### Exercise instructions
#1 Copy the knitting-pattern forum thread below word for word, from "## btibbs70 (Mar" to "(Jan 30, 2011)".
#2 Write the next part of the forum thread on free knitting patterns below, starting right after its last line.

# Pattern of the month



## beaz (Mar 16, 2013)

Many free patterrns here - this particular one is for tennis but check out the recent entries on the right:
http://www.work4idlehands.com/Pattern_of_the_month/index.html


----------



## kponsw (Feb 7, 2013)

Very interesting site. Thanks for posting it.


----------



## Irish knitter (Mar 29, 2011)

I really like that wrap around midi cape as you can make it as long as you want......humm.....looks good! Thank You!


----------



## Glenysm (Jan 22, 2015)

thanks for the link, I also like the cape


----------



## jvallas (Jul 16, 2013)

Don't fail to go down the page a bit for the picture of "a student in tennis whites!" :sm09: :sm09:


----------



## run4fittness (May 22, 2011)

Thank you for the link.


----------



## lil rayma (Mar 29, 2012)

Thank you. Really great site.


----------



## Trekkiebigtime (Oct 13, 2015)

Thanks for the link


----------



## rjazz (Feb 9, 2011)

lots of lovely patterns, thanks


----------



## btibbs70 (Mar 23, 2011)

The "Old Shale Angel" pullover and "Pretty Bolero for Toddler" for a baby are just beautiful. Thanks for posting.


----------



## Nushie01079 (Jan 30, 2011)

Thanks for sharing!


----------



## Roses and cats (Apr 17, 2013)

Thank you for the link.


----------



## pamjlee (Mar 11, 2012)

If you made this about 8 inches longer it would be a nice summer dress!


----------



## susanmjackson (Feb 7, 2011)

### Information provided

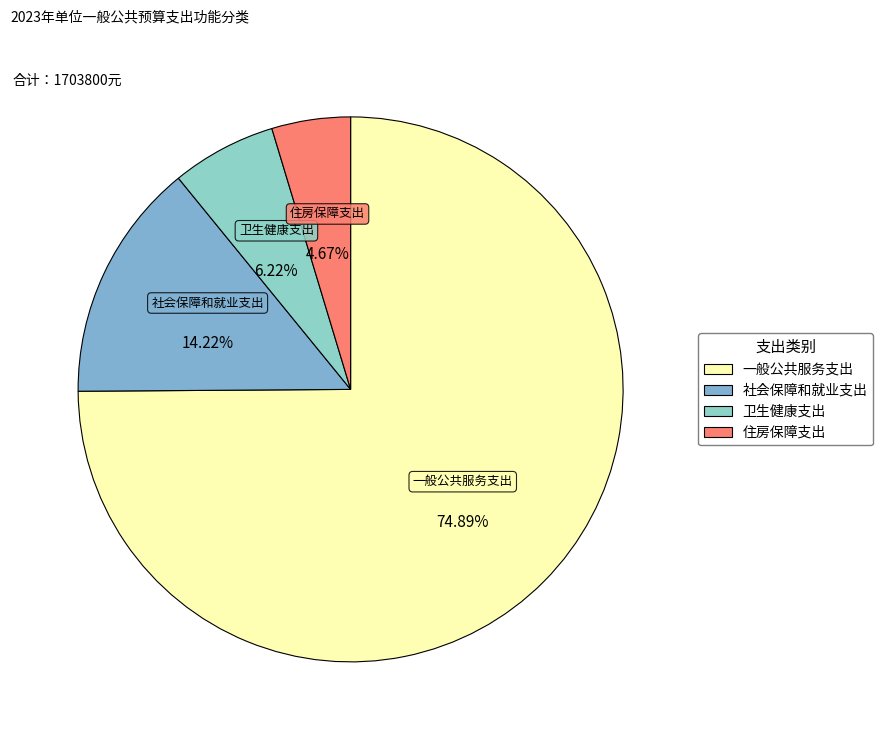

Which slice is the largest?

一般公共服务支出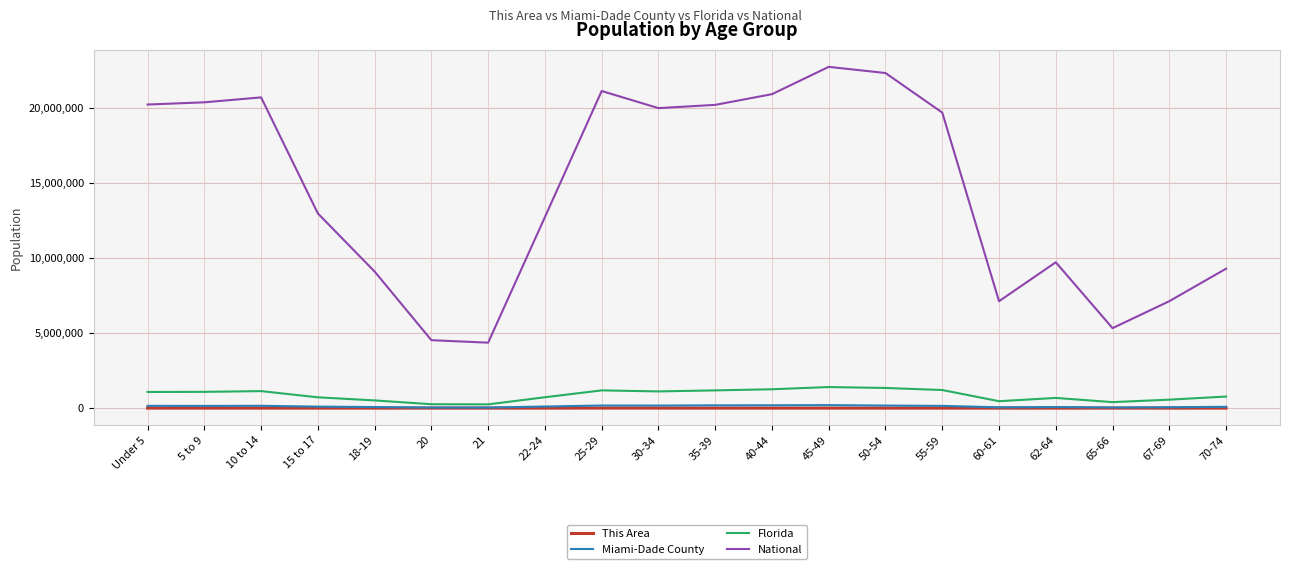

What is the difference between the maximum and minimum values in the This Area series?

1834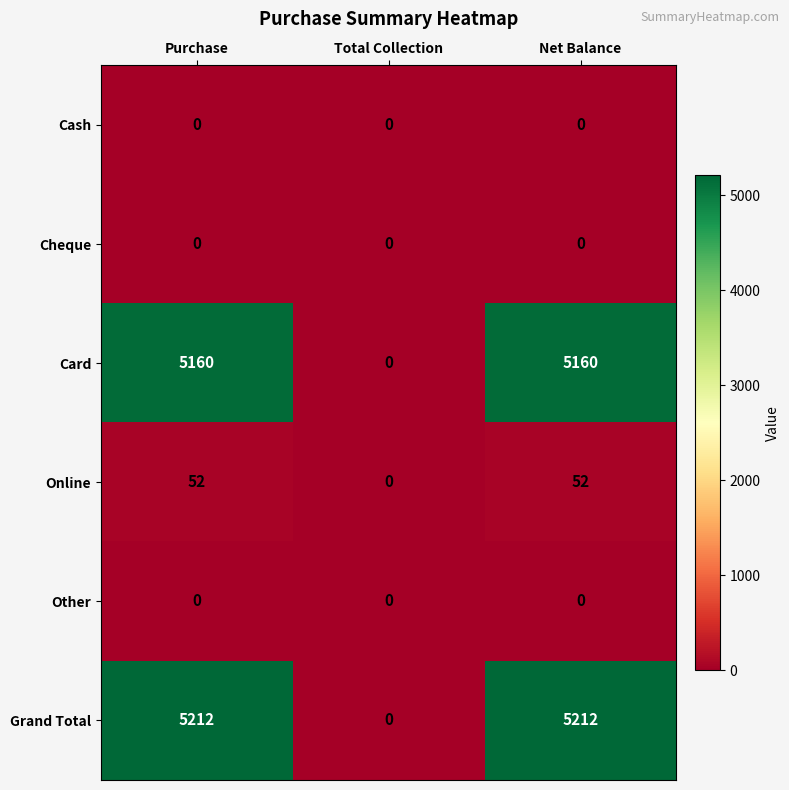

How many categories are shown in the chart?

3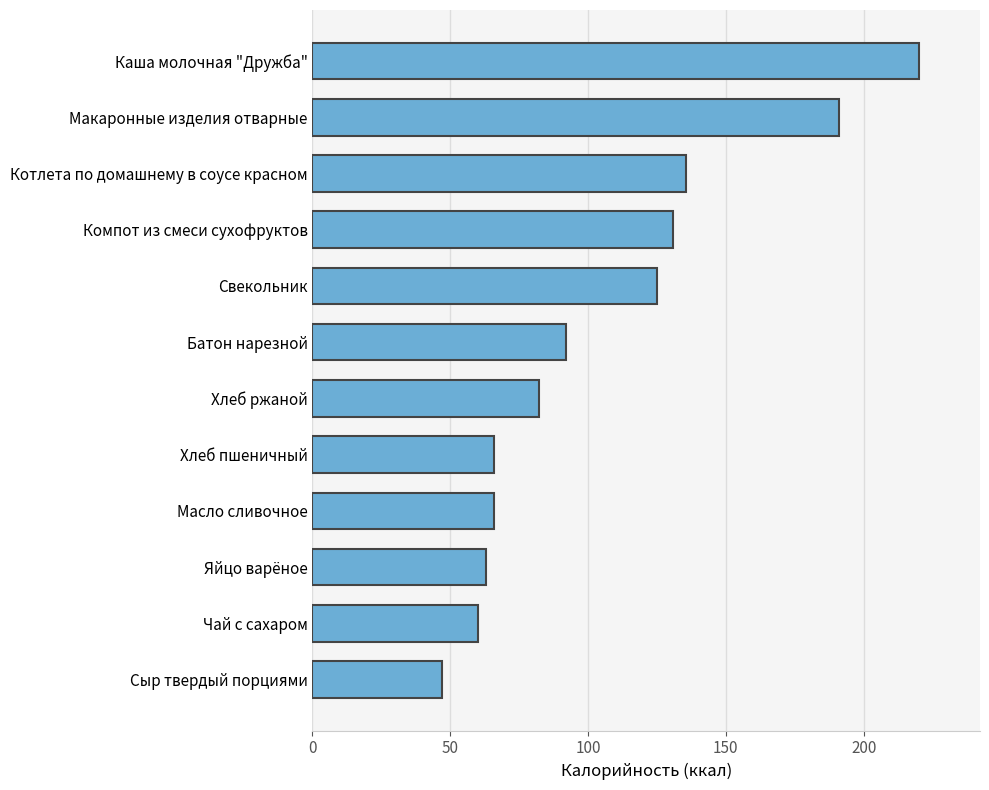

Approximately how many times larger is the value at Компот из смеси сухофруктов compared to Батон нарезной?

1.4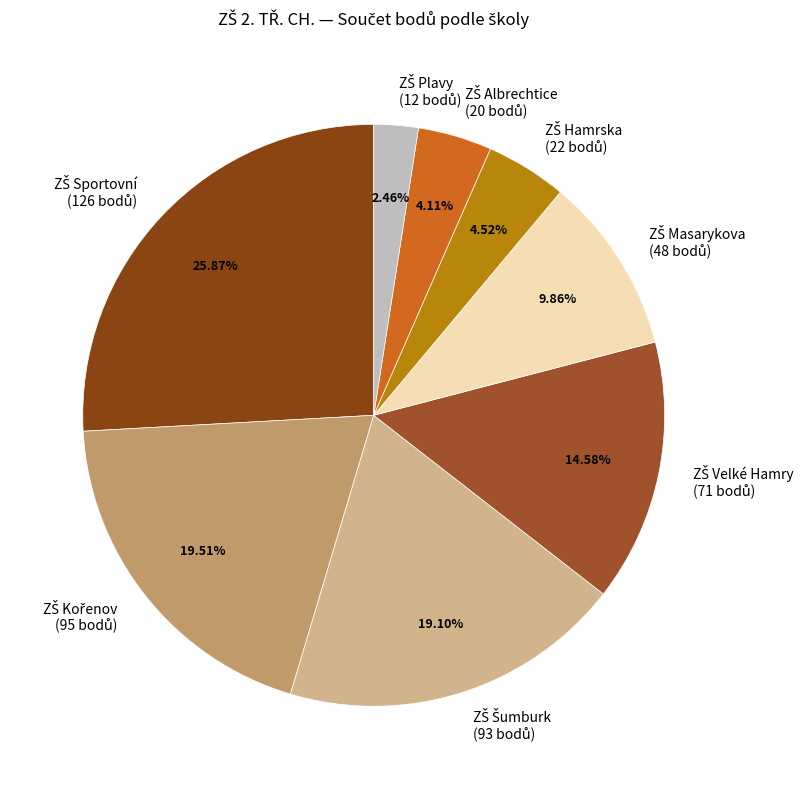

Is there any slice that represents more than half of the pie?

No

### Answers for the exercise
#1
## btibbs70 (Mar 23, 2011)

The "Old Shale Angel" pullover and "Pretty Bolero for Toddler" for a baby are just beautiful. Thanks for posting.


----------



## Nushie01079 (Jan 30, 2011)

#2
There are some nice patterns here. Thank you for sharing.


----------



## babybop (May 7, 2011)

Thanks for the link.


----------



## overwhelmed1 (Dec 3, 2013)

An interesting site and great link. Thanks. Like the cape and the idea of lining in knitting. May be think about it for a while.


beaz said:


> Many free patterrns here - this particular one is for tennis but check out the recent entries on the right:
> http://www.work4idlehands.com/Pattern_of_the_month/index.html


 :sm24:


----------



## Toddytoo (Sep 6, 2012)

Great link - thank you for sharing


----------



## 81brighteyes (Feb 17, 2011)

What a beautiful tennis outfit. And she isn't wearing a bra under it!!!!! Makes me want to take up tennis.


----------



## soneka (Feb 8, 2011)

GORGEOUS tennis dress!


----------



## samazon (Feb 25, 2011)

Nice patterns, thanks for the share :sm02:


----------



## bigalbigal3 (Mar 15, 2011)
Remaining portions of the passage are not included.